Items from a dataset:
_ _ _ _ _
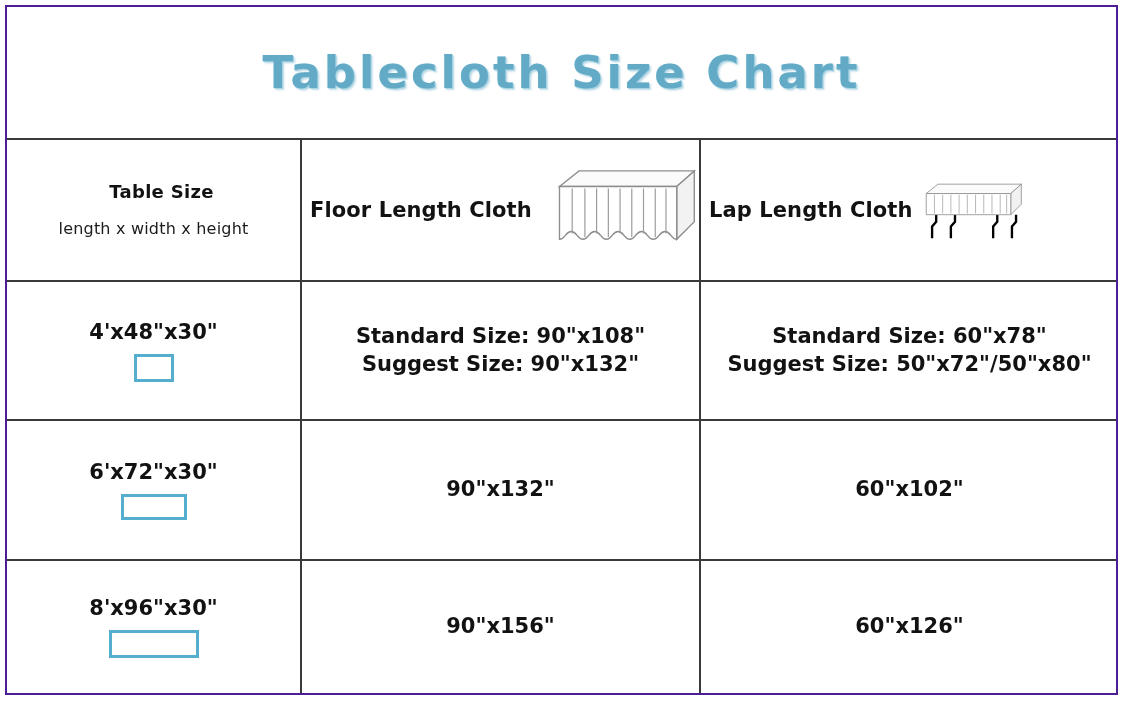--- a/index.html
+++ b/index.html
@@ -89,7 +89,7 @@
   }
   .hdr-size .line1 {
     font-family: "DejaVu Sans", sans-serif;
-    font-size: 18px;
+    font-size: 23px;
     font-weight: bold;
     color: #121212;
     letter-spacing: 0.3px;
_ _ _ _ _
Task to carry out => Please transcribe all of the entries word for word, with the pictures left out.

Solution for this task =>
--- a/index.html
+++ b/index.html
@@ -89,7 +89,7 @@
   }
   .hdr-size .line1 {
     font-family: "DejaVu Sans", sans-serif;
-    font-size: 18px;
+    font-size: 23px;
     font-weight: bold;
     color: #121212;
     letter-spacing: 0.3px;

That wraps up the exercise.